The original song was based on an observation of the Martin Luther King Jr’s funeral, but Bagewadi echoed it as the reflection of his own experiences as a Muslim and Indian American.
“I see somebody marching in the street. I see somebody crying in the street. I see somebody dying in the street.’ [I was] struck… how simple it was, how poignant it was,” Bagewadi told Public Radio International (PRI) reported.
“What needs to be done here is simple. Muslims need to ally ourselves with those who have paved a path for us and who has been on the front line of the struggles. So we need to appropriate their struggle. We need to appropriate the pain,” Bagewadi said.
Bagewadi was born to Indian Muslim parents in Chicago.

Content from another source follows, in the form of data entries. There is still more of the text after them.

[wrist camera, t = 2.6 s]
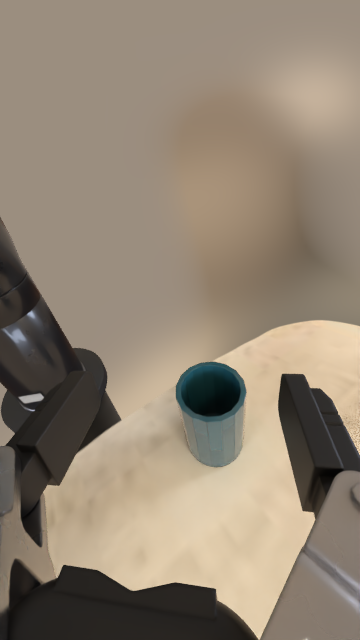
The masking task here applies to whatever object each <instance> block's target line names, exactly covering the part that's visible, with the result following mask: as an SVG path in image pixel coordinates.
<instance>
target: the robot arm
mask: <svg viewBox="0 0 360 640" xmlns="http://www.w3.org/2000/svg"><path fill="white" fill-rule="evenodd" d="M0 383H1V384H2V385H3V386H5V388H6V389H7V390H8V391H9V392H10V393H11V394H12V395H13V396H14V397H15V398H16V399H17V400H18V401H19V403H20V404H21V406H22V407H23V408H24V409H25V410H27V411H28V412H31V414H30V416H29V417H28V418H27V419H26V421H25V422H24V423H23V424H22V426H21V427H20V428H19V429H18V431H17V432H16V433H15V435H14V436H13V437H12V438H11V440H10V441H9V442H8V443H7V444H6V446H1V447H0V640H258V638H257V637H256V635H255V634H254V633H253V632H252V630H251V629H250V628H249V627H248V625H247V624H246V623H245V622H244V621H243V620H242V619H241V618H240V617H239V616H238V615H237V614H236V613H235V612H234V611H232V610H231V609H230V608H229V607H227V606H226V605H224V604H223V603H221V602H219V601H217V596H216V589H213V588H207V587H201V586H194V585H188V584H182V583H170V584H166V585H161V586H156V587H152V588H147V589H142V590H138V591H131V590H129V589H127V588H125V587H124V586H122V585H121V584H119V583H117V582H116V581H114V580H113V579H111V578H109V577H108V576H106V575H105V574H103V573H101V572H100V571H98V570H93V569H86V568H80V567H74V566H67V565H63V567H62V569H61V572H60V574H59V577H58V578H56V576H55V571H54V567H53V563H52V561H51V558H50V555H49V550H48V537H47V522H46V507H45V496H44V493H43V491H44V490H45V488H46V486H47V485H58V486H59V485H60V484H61V482H62V480H63V478H64V476H65V474H66V472H67V470H68V468H69V466H70V464H71V462H72V460H73V459H74V457H75V455H76V453H77V451H78V449H79V447H80V445H81V443H82V441H83V439H84V437H85V435H86V433H87V432H88V430H89V428H90V426H91V424H92V422H93V420H94V418H95V416H96V414H97V412H98V410H99V408H100V403H101V398H100V394H99V391H98V388H97V385H96V383H95V380H94V377H93V374H92V373H91V372H90V371H86V370H85V367H84V366H83V364H82V363H81V362H80V360H79V359H78V357H77V355H76V353H75V352H74V350H73V348H72V347H71V345H70V343H69V341H68V340H67V338H66V336H65V335H64V333H63V331H62V329H61V328H60V326H59V324H58V323H57V321H56V319H55V318H54V316H53V314H52V312H51V311H50V309H49V307H48V306H47V304H46V302H45V300H44V299H43V297H42V295H41V294H40V292H39V290H38V289H37V287H36V285H35V284H34V282H33V280H32V279H31V277H30V275H29V273H28V272H27V270H26V268H25V266H24V265H23V263H22V261H21V259H20V257H19V256H18V253H17V250H16V248H15V246H14V243H13V241H12V239H11V237H10V234H9V232H8V231H7V229H6V227H5V225H4V223H3V221H2V220H1V218H0ZM278 410H279V417H280V422H281V426H282V430H283V434H284V438H285V442H286V446H287V450H288V454H289V458H290V462H291V466H292V470H293V474H294V478H295V482H296V486H297V490H298V494H299V498H300V502H301V506H302V510H303V511H308V512H314V515H315V519H316V520H315V522H314V525H313V527H312V529H311V531H310V534H309V536H308V538H307V540H306V542H305V544H304V546H303V547H302V549H301V551H300V553H299V555H298V557H297V559H296V561H295V563H294V565H293V568H292V570H291V572H290V574H289V577H288V579H287V581H286V583H285V585H284V588H283V590H282V592H281V594H280V596H279V599H278V601H277V603H276V605H275V608H274V610H273V612H272V614H271V616H270V619H269V621H268V623H267V625H266V627H265V630H264V632H263V634H262V636H261V639H260V640H360V455H359V453H358V451H357V449H356V447H355V445H354V443H353V441H352V439H351V437H350V435H349V433H348V431H347V429H346V427H345V426H344V425H343V421H342V419H341V417H340V415H338V411H337V409H336V407H335V405H334V403H333V401H332V399H331V398H329V397H328V396H327V395H326V394H325V393H324V392H323V391H322V390H321V389H318V388H310V387H309V384H308V382H307V380H306V377H305V376H304V375H303V374H282V376H281V384H280V392H279V400H278Z"/></svg>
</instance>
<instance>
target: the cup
mask: <svg viewBox="0 0 360 640" xmlns="http://www.w3.org/2000/svg"><path fill="white" fill-rule="evenodd" d="M176 400H177V404H178V408H179V412H180V416H181V420H182V424H183V428H184V432H185V436H186V440H187V443H188V446H189V448H190V451H191V453H192V454H193V456H194V457H195V458H196V459H197V460H198V461H200V462H201V463H203V464H205V465H208V466H211V467H222V466H225V465H228V464H230V463H231V462H233V461H234V460H235V459H236V458H237V457H238V455H239V454H240V452H241V449H242V445H243V439H244V423H245V407H246V388H245V384H244V380H243V379H242V378H241V376H240V375H239V374H238V373H237V371H236V370H234V369H232V368H231V367H229V366H227V365H225V364H222V363H217V362H205V363H199V364H197V365H195V366H192V367H190V368H189V369H188V370H186V371H185V372H184V373H183V374H182V375H181V377H180V379H179V381H178V383H177V385H176Z"/></svg>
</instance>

His father was a journalist, one of the few in India to cover the Civil Rights Movement in the 1960s and 70s, American Bazaar Online reported on Tuesday.
“My father was always drawn to the black artistic expressions and read Lanston Hughes, Zora Hurston,” Bagewadi added.
“You listen to Curtis Mayfield sing ‘people get ready, there’s a train a comin.’ You listen to Mahalia Jackson singing ‘Joshua Fit The Battle of Jericho.’ If that doesn’t galvanise you, I don’t know what will,” he said.
Music has more power than mere words, he added.